RAYMOND LTD is currently regarded number one company in revenue category among related companies. It is currently regarded as top stock in retained earnings category among related companies reporting about  0.24  of Retained Earnings per Revenue. The ratio of Revenue to Retained Earnings for RAYMOND LTD is roughly  4.09 
RAYMOND LTD is currently regarded number one company in revenue category among related companies. Market size based on revenue of Textile Manufacturing industry is at this time estimated at about 131.64 Billion. RAYMOND totals roughly 65.82 Billion in revenue claiming about 50% of equities listed under Textile Manufacturing industry.
Revenue is income that a firm generates from business activities such us rendering services or selling goods to customers. It is a crucial part of a business and is an essential item when evaluating financial statements of a company. Revenues from a firm's primary business operations can be reported on the income statement as sales revenue, net sales, or simply sales, depending on the industry in which a given company operates.
RAYMOND 
Revenue 
 = 
Money Received 
Discounts and Returns 
=
65.82 B
Revenue is typically recorded when cash or cash equivalents are exchanged for services or goods and can includes product or services discounts, promotions, as well as early payments on invoices or services rendered in advance.

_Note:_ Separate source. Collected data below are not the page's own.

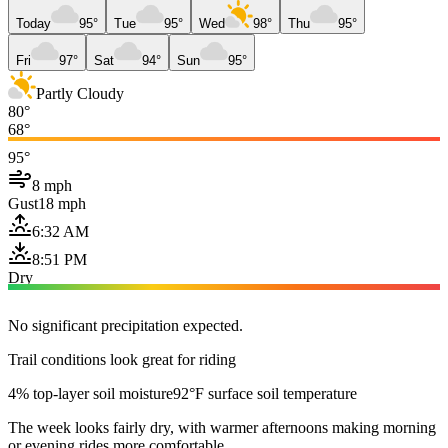
Today
95°
Tue
95°
Wed
98°
Thu
95°
Fri
97°
Sat
94°
Sun
95°
Partly Cloudy
80°
68°
95°
8 mph
Gust
18 mph
6:32 AM
8:51 PM
Dry
No significant precipitation expected.
Trail conditions look great for riding
4% top-layer soil moisture
92°F surface soil temperature
The week looks fairly dry, with warmer afternoons making morning
or evening rides more comfortable.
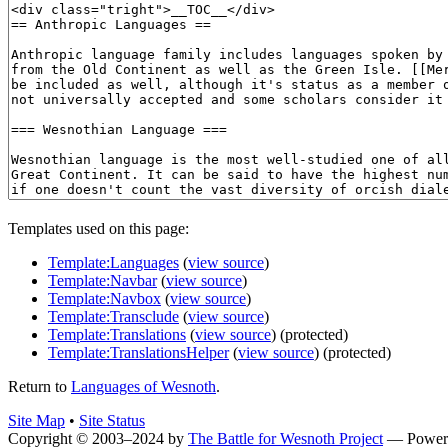
Templates used on this page:
Template:Languages
(
view source
)
Template:Navbar
(
view source
)
Template:Navbox
(
view source
)
Template:Transclude
(
view source
)
Template:Translations
(
view source
) (protected)
Template:TranslationsHelper
(
view source
) (protected)
Return to
Languages of Wesnoth
.
Site Map
•
Site Status
Copyright © 2003–2024 by
The Battle for Wesnoth Project
— Power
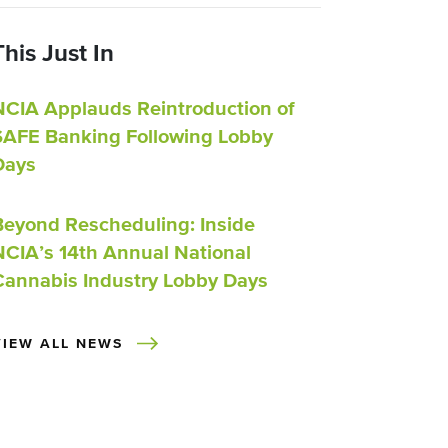
This Just In
NCIA Applauds Reintroduction of
SAFE Banking Following Lobby
Days
Beyond Rescheduling: Inside
NCIA’s 14th Annual National
Cannabis Industry Lobby Days
VIEW ALL NEWS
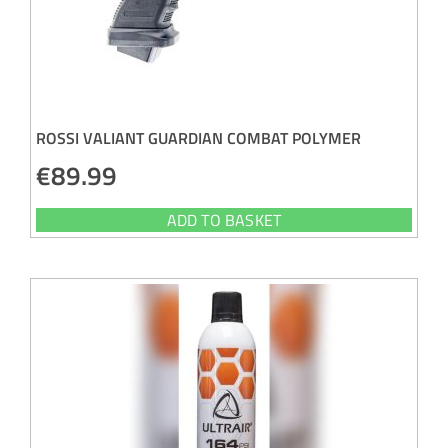
ROSSI VALIANT GUARDIAN COMBAT POLYMER
€
89.99
ADD TO BASKET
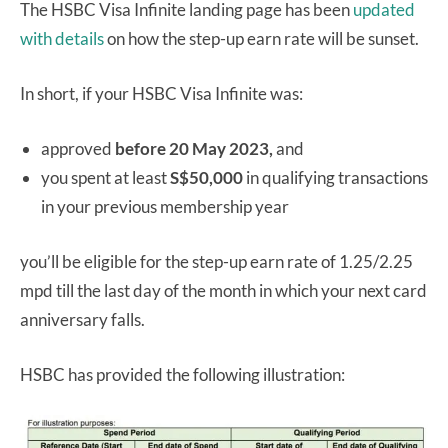
The HSBC Visa Infinite landing page has been
updated
with details
on how the step-up earn rate will be sunset.
In short, if your HSBC Visa Infinite was:
approved
before 20 May 2023,
and
you spent at least
S$50,000
in qualifying transactions
in your previous membership year
you’ll be eligible for the step-up earn rate of 1.25/2.25
mpd till the last day of the month in which your next card
anniversary falls.
HSBC has provided the following illustration:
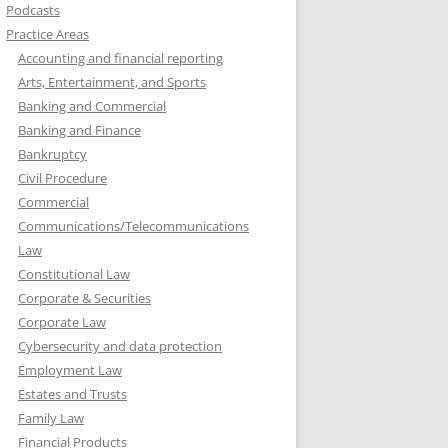
Podcasts
Practice Areas
Accounting and financial reporting
Arts, Entertainment, and Sports
Banking and Commercial
Banking and Finance
Bankruptcy
Civil Procedure
Commercial
Communications/Telecommunications
Law
Constitutional Law
Corporate & Securities
Corporate Law
Cybersecurity and data protection
Employment Law
Estates and Trusts
Family Law
Financial Products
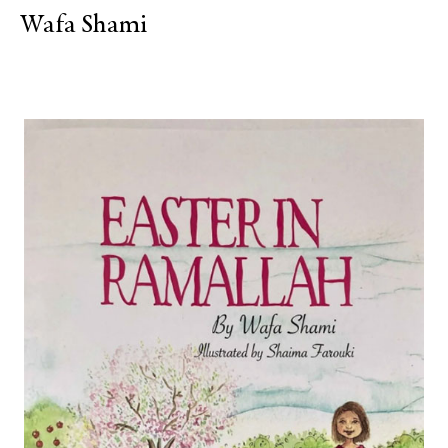
Wafa Shami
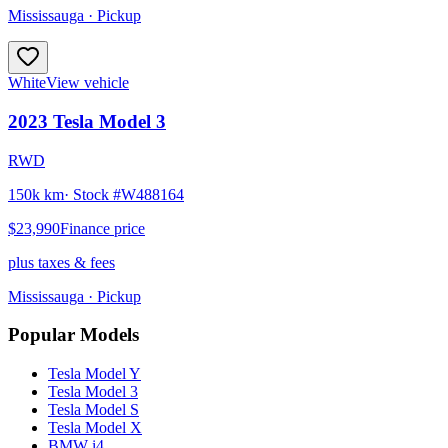
Mississauga
· Pickup
White
View vehicle
2023
Tesla
Model 3
RWD
150k km
· Stock #
W488164
$23,990
Finance price
plus taxes & fees
Mississauga
· Pickup
Popular Models
Tesla
Model Y
Tesla
Model 3
Tesla
Model S
Tesla
Model X
BMW
i4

Retained Earnings is a balance sheet account that refers to the portion of company income that is retained by the firm. In other words, it is a part of earnings that is not paid out as dividends or otherwise distributed to owners. Retained Earnings are calculated by adding net income to last period retained earnings and subtracting any dividends paid to owners.
RAYMOND 
Retained Earnings 
 = 
Beginning RE + Income 
Dividends 
=
16.09 B
Retained Earnings shows how the firm utilizes its profits over time. In simple terms, investors can think of retained earnings as the amount of profit the company has reinvested in the business since its inceptions. However the methodology to make a decision over how much profit to retain is different between companies in different industries. For example, growing industries tend to retain more of their earnings than more matured industries as they need more assets investment to sustain their growth.